It sits above every Statement of Work Postlight sends across to a prospective client:
The below represents a high-level description of the scope of work required by this agreement. Any clarifications, modifications, deletions or additions must be mutually agreed upon.
At first glance it looks like a fairly innocuous snippet of legal language. It’s actually a lot more than that. It embodies how we at Postlight fundamentally view the software development process. You can pluck it out of its legal wrappings and sum it up in two words: things change.
When a prospect approaches Postlight, we have a series of conversations before we decide to move forward into legal paperwork. A lot gets discussed. We talk through what can get built. We discuss time and money constraints. We make recommendations on what makes sense to tackle first. We explain our process: Ship early and often. Iterate. Make decisions as we go.
Eventually, we end up with that Statement of Work (or SOW). It’s usually one to a few pages. Rarely longer than that. It’s a laundry list of what we’re committing to build. “You give us X dollars and we’ll give you a piece of software that does this list of things.”
Then we throw that clause on top. Above all else, it is an acknowledgement that every software effort is to some extent organic and fluid. Decisions will be made as we go. We’ll tilt a few degrees to the left or right to get there. It is not only likely. It is inevitable. We are not going in with a blueprint.
Sure there are SOWs that are extremely detailed. Some are delivered in spreadsheets. They try to account for every single bit of detail. The problem with that approach is it rarely leads to great software. Right out of the gate, it compromises strategic flexibility and hamstrings design. It may promise true clarity and predictability but it rarely unfolds that way. Then you have to share the bad news: “What you’re asking for is out of scope.” Meetings get set up. People are frustrated and sometimes angry. Change orders get drafted. It’s a demoralizing way to build software. It injects an adversarial dynamic to the process of creating something great.
The spirit behind the clause above is to acknowledge and embrace change throughout the software development process. It’s asking both sides to be reasonable and flexible and talk through decisions as we go. It’s going to happen anyway. Let’s skip the out-of-scope dance and get on with adjusting quickly to what makes sense as we work together. It replaces that adversarial dynamic with a collaborative one.

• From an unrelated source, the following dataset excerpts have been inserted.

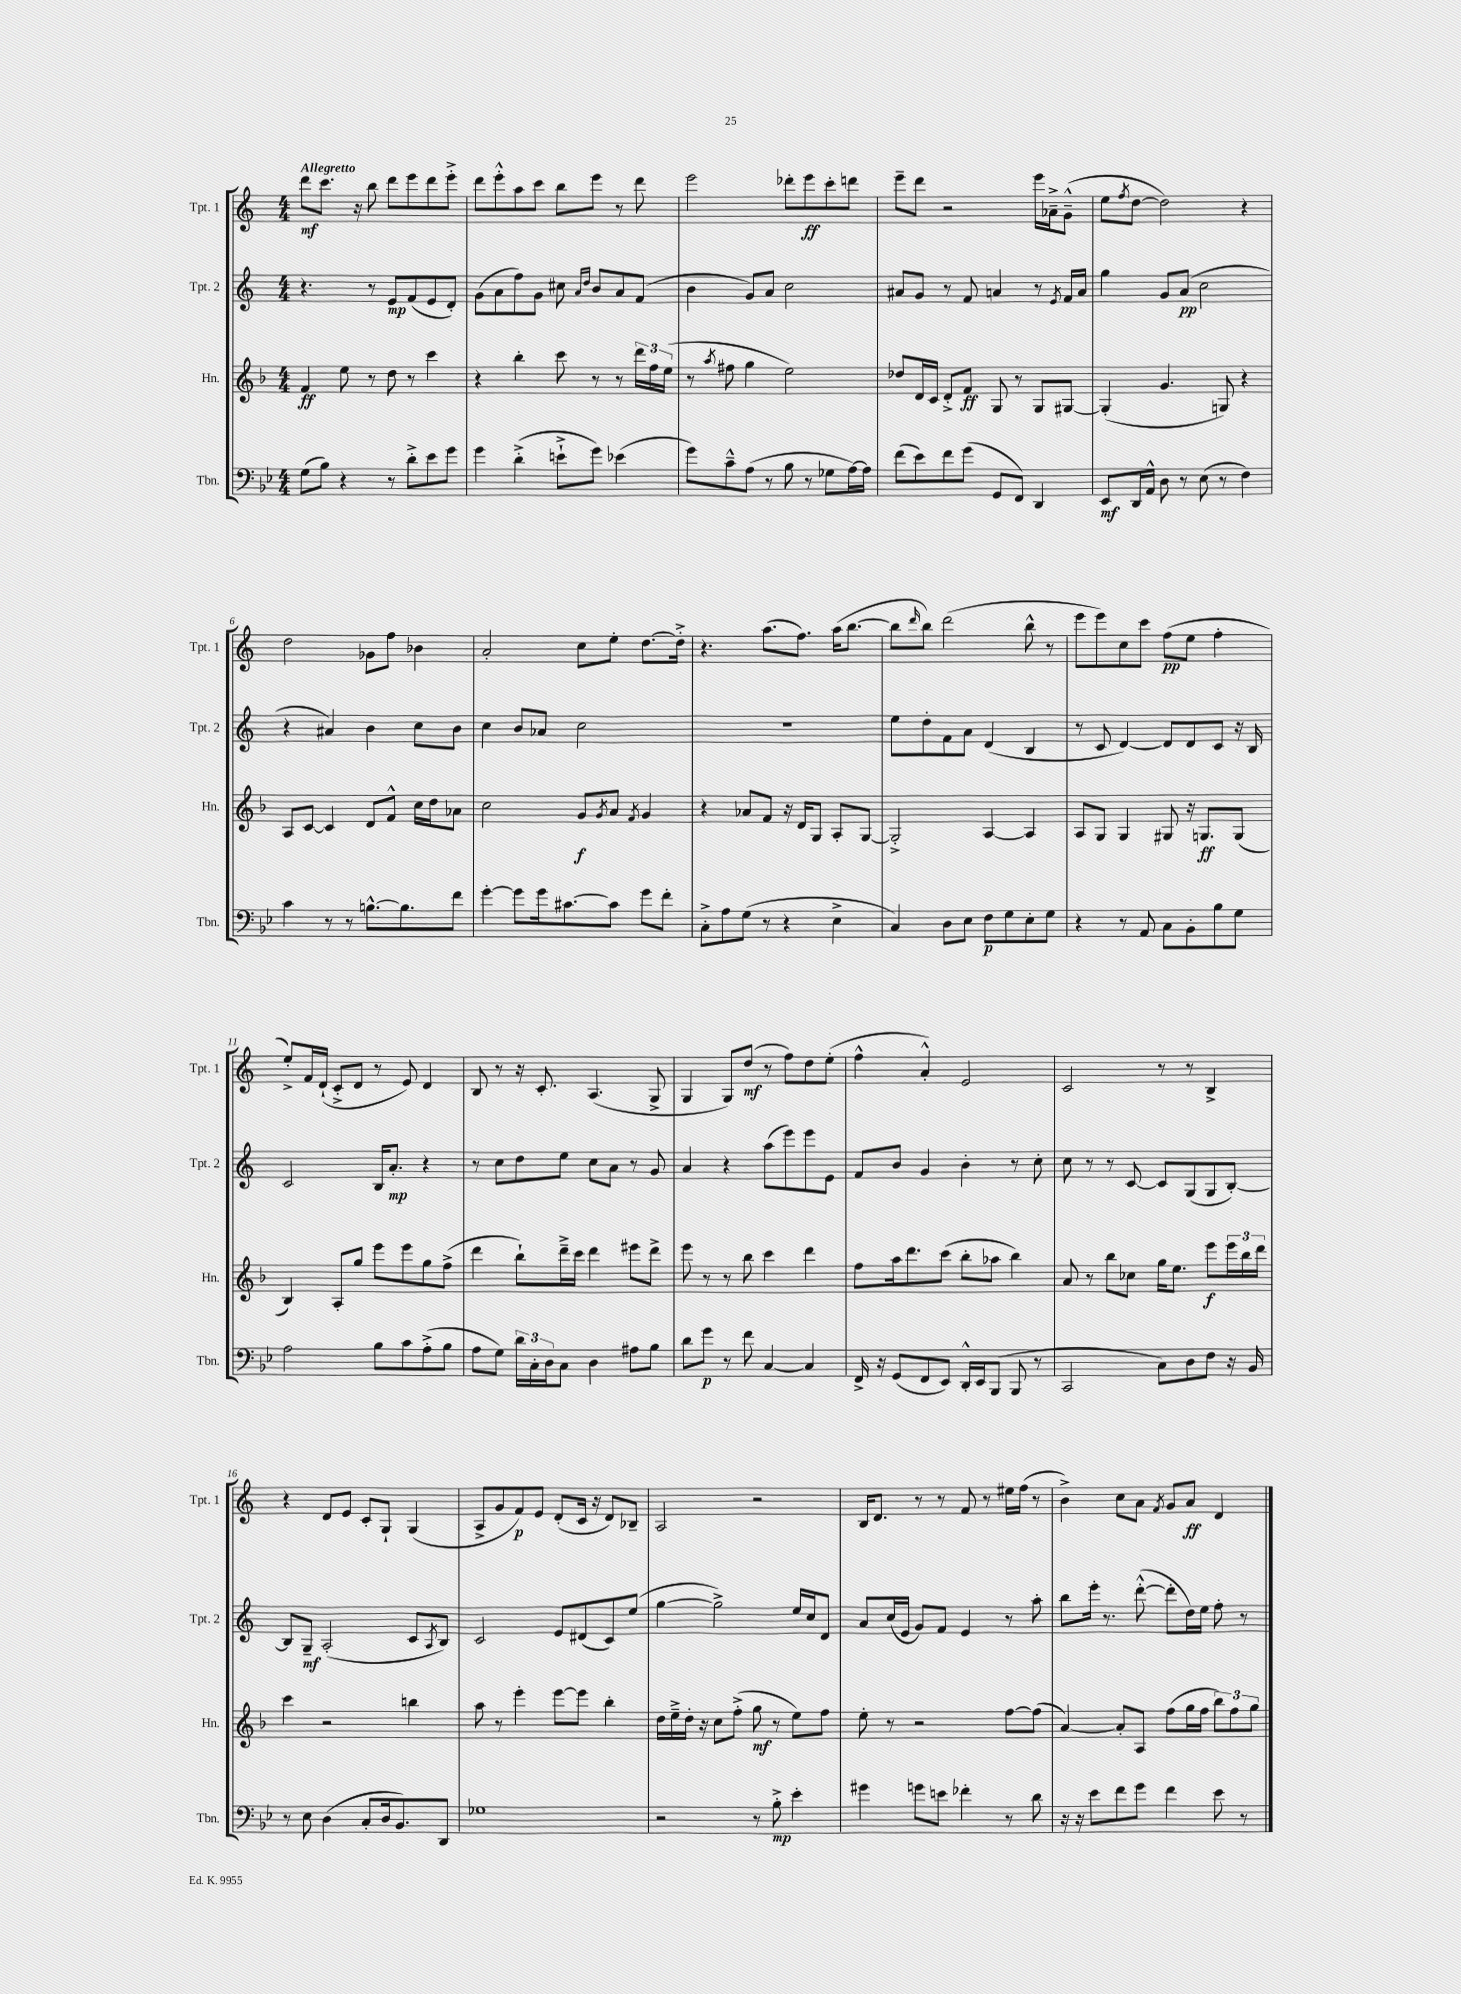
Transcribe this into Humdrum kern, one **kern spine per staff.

**kern	**dynam	**kern	**dynam	**kern	**dynam	**kern	**dynam
*part4	*part4	*part3	*part3	*part2	*part2	*part1	*part1
*staff4	*staff4	*staff3	*staff3	*staff2	*staff2	*staff1	*staff1
*I"Tbn.	*	*I"Hn.	*	*I"Tpt. 2	*	*I"Tpt. 1	*
*I'Tbn.	*	*I'Hn.	*	*I'Tpt. 2	*	*I'Tpt. 1	*
*clefF4	*	*clefG2	*	*clefG2	*	*clefG2	*
*k[b-e-]	*	*k[b-]	*	*k[]	*	*k[]	*
*M4/4	*	*M4/4	*	*M4/4	*	*M4/4	*
=1	=1	=1	=1	=1	=1	=1	=1
!	!	!	!	!	!	!LO:TX:a:B:t=Allegretto	!
(8G\L	.	4f/	ff	4.r	.	8ddd\L	mf
8B-\J)	.	.	.	.	.	8.ccc\J	.
4r	.	8ee\	.	.	.	.	.
.	.	.	.	.	.	16r	.
.	.	8r	.	8r	.	8bb\	.
8r	.	8dd\	.	8e/L	mp	8ddd\L	.
8d'^\L	.	8r	.	(8f/	.	8eee\	.
8e-\	.	4ccc\	.	8e/	.	8ddd\	.
8g\J	.	.	.	8d'/J)	.	8eee'^\J	.
=2	=2	=2	=2	=2	=2	=2	=2
4g\	.	4r	.	(8g\L	.	8ddd\L	.
.	.	.	.	8a\	.	8eee'^^\	.
(4d'^\	.	4bb-'\	.	8ff\)	.	8aa\	.
.	.	.	.	8g\J	.	8ccc\J	.
8en`^\L	.	8ccc\	.	8cc#X\	.	8bb\L	.
.	.	.	.	16qqa/LL	.	.	.
.	.	.	.	16qqdd/JJ	.	.	.
8g\J)	.	8r	.	8b/L	.	8eee\J	.
(4e-X\	.	8r	.	8a/	.	8r	.
.	.	24ddd\LL	.	(8f/J	.	8ddd\	.
.	.	24ff\	.	.	.	.	.
.	.	(24ee\JJ	.	.	.	.	.
=3	=3	=3	=3	=3	=3	=3	=3
8g\L)	.	8r	.	4b\	.	2eee\	.
.	.	8qaa/	.	.	.	.	.
8c~^^\	.	8ff#X\	.	.	.	.	.
(8A\J	.	4gg\	.	8g/L)	.	.	.
8r	.	.	.	8a/J	.	.	.
8B-\	.	2ee\)	.	2cc\	.	8ddd-X'\L	.
8r	.	.	.	.	.	8eee\	ff
8G-X\L	.	.	.	.	.	8ccc'\	.
[16A\L)	.	.	.	.	.	8dddn\J	.
16A\JJ]	.	.	.	.	.	.	.
=4	=4	=4	=4	=4	=4	=4	=4
(8f\L	.	8dd-X/L	.	8a#X/L	.	8eee~\L	.
8e-\)	.	16d/L	.	8g/J	.	8ddd\J	.
.	.	16c/JJ	.	.	.	.	.
8f\	.	8d'^/L	.	8r	.	2r	.
(8g\J	.	8f/J	ff	8f/	.	.	.
8GG/L	.	8G/	.	4an/	.	.	.
8FF/J)	.	8r	.	.	.	.	.
4DD/	.	8G/L	.	8r	.	16eee\LL	.
.	.	.	.	.	.	16a-X~^\J	.
.	.	.	.	8qe/	.	.	.
.	.	[8G#X/J	.	16f/LL	.	(8g~^^\J	.
.	.	.	.	16a/JJ	.	.	.
=5	=5	=5	=5	=5	=5	=5	=5
8EE-/L	mf	(4G#'/]	.	4gg\	.	8ee\L	.
.	.	.	.	.	.	8qff/	.
16DD/L	.	.	.	.	.	[8dd\J	.
16AA^^/JJ	.	.	.	.	.	.	.
8D\	.	4.g/	.	8g/L	.	2dd\])	.
8r	.	.	.	(8a/J	pp	.	.
(8E-\	.	.	.	2cc\	.	.	.
8r	.	8Gn/)	.	.	.	.	.
4F\)	.	4r	.	.	.	4r	.
!!LO:LB:g=z
=6	=6	=6	=6	=6	=6	=6	=6
4c\	.	8A/L	.	4r	.	2dd\	.
.	.	[8c/J	.	.	.	.	.
8r	.	4c/]	.	4a#X/)	.	.	.
8r	.	.	.	.	.	.	.
[8.Bn^^\L	.	8d/L	.	4b\	.	8g-X\L	.
.	.	8f^^/J	.	.	.	8ff\J	.
8.B\]	.	.	.	.	.	.	.
.	.	16cc\LL	.	8cc\L	.	4b-X\	.
.	.	16dd\J	.	.	.	.	.
8f\J	.	8a-X\J	.	8b\J	.	.	.
=7	=7	=7	=7	=7	=7	=7	=7
[4g'\	.	2cc\	.	4cc\	.	2a'/	.
8g\L]	.	.	.	8b/L	.	.	.
16g\k	.	.	.	8a-X/J	.	.	.
[8.c#X\	.	.	.	.	.	.	.
.	.	8g/L	f	2cc\	.	8cc\L	.
.	.	8qg/	.	.	.	.	.
8c#\J]	.	8a/J	.	.	.	8ee'\J	.
.	.	8qf/	.	.	.	.	.
8g\L	.	4g/	.	.	.	[8.dd\L	.
8f'\J	.	.	.	.	.	.	.
.	.	.	.	.	.	16dd'^\Jk]	.
=8	=8	=8	=8	=8	=8	=8	=8
8C'^\L	.	4r	.	1r	.	4.r	.
8A\	.	.	.	.	.	.	.
(8G\J	.	8a-X/L	.	.	.	.	.
8r	.	8f/J	.	.	.	(8.aa\L	.
4r	.	16r	.	.	.	.	.
.	.	16d/KL	.	.	.	8.ff\J)	.
.	.	8G/J	.	.	.	.	.
4E-^\	.	8A'/L	.	.	.	(16aa\KL	.
.	.	.	.	.	.	[8.bb\J	.
.	.	[8G/J	.	.	.	.	.
=9	=9	=9	=9	=9	=9	=9	=9
4C/)	.	2G'^/]	.	8ee\L	.	8bb\L]	.
.	.	.	.	.	.	16qqddd/	.
.	.	.	.	8dd'\	.	8bb\J)	.
8D\L	.	.	.	8f\	.	(2ddd\	.
8E-\J	.	.	.	8a\J	.	.	.
8F\L	p	[4A/	.	(4d/	.	.	.
8G\	.	.	.	.	.	.	.
8E-'\	.	4A/]	.	4B/	.	8bb^^\	.
8G\J	.	.	.	.	.	8r	.
=10	=10	=10	=10	=10	=10	=10	=10
4r	.	8A/L	.	8r	.	8eee\L	.
.	.	8G/J	.	8c/	.	8eee\)	.
8r	.	4G/	.	[4d/)	.	8cc\	.
8AA/	.	.	.	.	.	8ccc\J	.
8C\L	.	8G#X/	.	8d/L]	.	(8ff\L	pp
8BB-'\	.	16r	.	8d/	.	8ee\J	.
.	.	8.Gn/L	ff	.	.	.	.
8B-\	.	.	.	8c/J	.	4ff'\	.
8G\J	.	(8G/J	.	16r	.	.	.
.	.	.	.	16B/	.	.	.
!!LO:LB:g=z
=11	=11	=11	=11	=11	=11	=11	=11
2A\	.	4B-/)	.	2c/	.	8ee'^/L)	.
.	.	.	.	.	.	16f/L	.
.	.	.	.	.	.	(16d`/JJ	.
.	.	8A'/L	.	.	.	8c'^/L	.
.	.	8gg/J	.	.	.	8d/J	.
8B-\L	.	8eee\L	.	16B/KL	.	8r	.
.	.	.	.	8.a'/J	mp	.	.
8c\	.	8eee\	.	.	.	8e/)	.
(8A'^\	.	8gg\	.	4r	.	4d/	.
8B-\J	.	(8ff^\J	.	.	.	.	.
=12	=12	=12	=12	=12	=12	=12	=12
8A\L	.	4ddd\	.	8r	.	8B/	.
8G\J)	.	.	.	8cc\L	.	8r	.
24d\LL	.	8bb-`\L)	.	8dd\	.	16r	.
24C'\	.	.	.	.	.	.	.
.	.	.	.	.	.	8.c'/	.
24D\J	.	.	.	.	.	.	.
8C\J	.	16ddd~^\L	.	8ee\J	.	.	.
.	.	16ccc\JJ	.	.	.	.	.
4D\	.	4ddd\	.	8cc\L	.	(4.A/	.
.	.	.	.	8a\J	.	.	.
8A#X\L	.	8eee#X\L	.	8r	.	.	.
8B-\J	.	8ddd^\J	.	8g/	.	8G^/	.
=13	=13	=13	=13	=13	=13	=13	=13
8d\L	.	8eee\	.	4a/	.	4G/	.
8g\J	p	8r	.	.	.	.	.
8r	.	8r	.	4r	.	8G/L)	.
8f\	.	8bb-\	.	.	.	(8dd/J	mf
[4C/	.	4ccc\	.	(8aa\L	.	8r	.
.	.	.	.	8eee\)	.	8ff\L)	.
4C/]	.	4ddd\	.	8eee\	.	8dd\	.
.	.	.	.	8e\J	.	(8ee'\J	.
=14	=14	=14	=14	=14	=14	=14	=14
16FF^/	.	8ff\L	.	8f/L	.	4ff^^\	.
16r	.	.	.	.	.	.	.
(8GG/L	.	16aa\k	.	8b/J	.	.	.
.	.	8.ddd\	.	.	.	.	.
8FF/	.	.	.	4g/	.	4a'^^/)	.
8EE-/J)	.	(8ccc\J	.	.	.	.	.
16DD'^^/LL	.	8bb-'\L	.	4b'\	.	2e/	.
16EE-/J	.	.	.	.	.	.	.
(8BBB-/J	.	8aa-X\J	.	.	.	.	.
8BBB-/	.	4bb-\)	.	8r	.	.	.
8r	.	.	.	8cc'\	.	.	.
=15	=15	=15	=15	=15	=15	=15	=15
2CC/	.	8a/	.	8cc\	.	2c/	.
.	.	8r	.	8r	.	.	.
.	.	8bb-\L	.	8r	.	.	.
.	.	8cc-X\J	.	[8c/	.	.	.
8C\L)	.	16gg\KL	.	8c/L]	.	8r	.
.	.	8.ee\J	.	.	.	.	.
8D\	.	.	.	(8G/	.	8r	.
8F\J	.	8eee\L	f	8G/	.	4B^/	.
16r	.	24eee\L	.	[8B'/J)	.	.	.
.	.	24bb-\	.	.	.	.	.
16BB-/	.	.	.	.	.	.	.
.	.	24ddd\JJ	.	.	.	.	.
!!LO:LB:g=z
=16	=16	=16	=16	=16	=16	=16	=16
8r	.	4ccc\	.	8B/L]	.	4r	.
8E-\	.	.	.	8G~/J	mf	.	.
(4D\	.	2r	.	(2A'/	.	8d/L	.
.	.	.	.	.	.	8e/J	.
8C'/L	.	.	.	.	.	8c'/L	.
16D/k	.	.	.	.	.	8G`/J	.
8.BB-/)	.	.	.	.	.	.	.
.	.	4bbn\	.	8c/L	.	(4G/	.
.	.	.	.	8qA/	.	.	.
8DD/J	.	.	.	8B/J)	.	.	.
=17	=17	=17	=17	=17	=17	=17	=17
1G-X	.	8aa\	.	2c/	.	8A^/L	.
.	.	8r	.	.	.	8g/	.
.	.	4eee'\	.	.	.	8f/)	p
.	.	.	.	.	.	8e/J	.
.	.	[8eee\L	.	8e/L	.	(8d'/L	.
.	.	8eee\J]	.	(8d#X/	.	16c/Jk	.
.	.	.	.	.	.	16r	.
.	.	4bb-'\	.	8c/)	.	8d/L)	.
.	.	.	.	(8ee/J	.	8B-X~/J	.
=18	=18	=18	=18	=18	=18	=18	=18
2r	.	16dd\LL	.	[4gg\	.	2A/	.
.	.	16ee~^\	.	.	.	.	.
.	.	16dd'\JJ	.	.	.	.	.
.	.	16r	.	.	.	.	.
.	.	8cc\L	.	2gg^\])	.	.	.
.	.	(8ff'^\J	.	.	.	.	.
8r	.	8gg\	mf	.	.	2r	.
8B-'^\	mp	8r	.	.	.	.	.
4e-'\	.	8ee\L)	.	16ee/LL	.	.	.
.	.	.	.	16cc/J	.	.	.
.	.	8ff\J	.	8d/J	.	.	.
=19	=19	=19	=19	=19	=19	=19	=19
4g#X\	.	8ee'\	.	8a/L	.	16B/KL	.
.	.	.	.	.	.	8.d/J	.
.	.	8r	.	(16cc/L	.	.	.
.	.	.	.	16e/JJ	.	.	.
8gn\L	.	2r	.	8g/L)	.	8r	.
8en\J	.	.	.	8f/J	.	8r	.
4f-X'\	.	.	.	4e/	.	8f/	.
.	.	.	.	.	.	8r	.
8r	.	[8ff\L	.	8r	.	16ee#X\LL	.
.	.	.	.	.	.	(16ff\JJ	.
8d\	.	(8ff\J]	.	8aa'\	.	8r	.
=20	=20	=20	=20	=20	=20	=20	=20
16r	.	[4a/)	.	8bb\L	.	4b^\)	.
16r	.	.	.	.	.	.	.
8e-\L	.	.	.	16eee'\Jk	.	.	.
.	.	.	.	8.r	.	.	.
8f\	.	8a'/L]	.	.	.	8cc\L	.
8g\J	.	8A/J	.	([8ddd'^^\	.	8a\J	.
.	.	.	.	.	.	8qf/	.
4f\	.	(8ff\L	.	8ddd'\L]	.	8g/L	.
.	.	16gg\L	.	16dd\L)	.	8a/J	ff
.	.	16ff\JJ	.	16ee\JJ	.	.	.
8e-\	.	12bb-\L)	.	8ff'\	.	4d/	.
.	.	12ff\	.	.	.	.	.
8r	.	.	.	8r	.	.	.
.	.	12gg\J	.	.	.	.	.
==	==	==	==	==	==	==	==
*-	*-	*-	*-	*-	*-	*-	*-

The lawyers hate this sort of thing. Legal language should be airtight. It should cover as many future scenarios as possible. Clauses like this rely on collaboration and trust. Put differently, they rely on a relationship in good faith. Assuming the best is not instinctive for most lawyers—your job is to protect your client.
Putting all this legal stuff aside, this is wise guidance for any software effort. Embrace change and work collaboratively. Great software is really hard. If you’re inside the team, tell everyone else that stuff will change. If you’re an outside customer, empathize and join the dialogue.
In the end we all want the same thing: a great software product.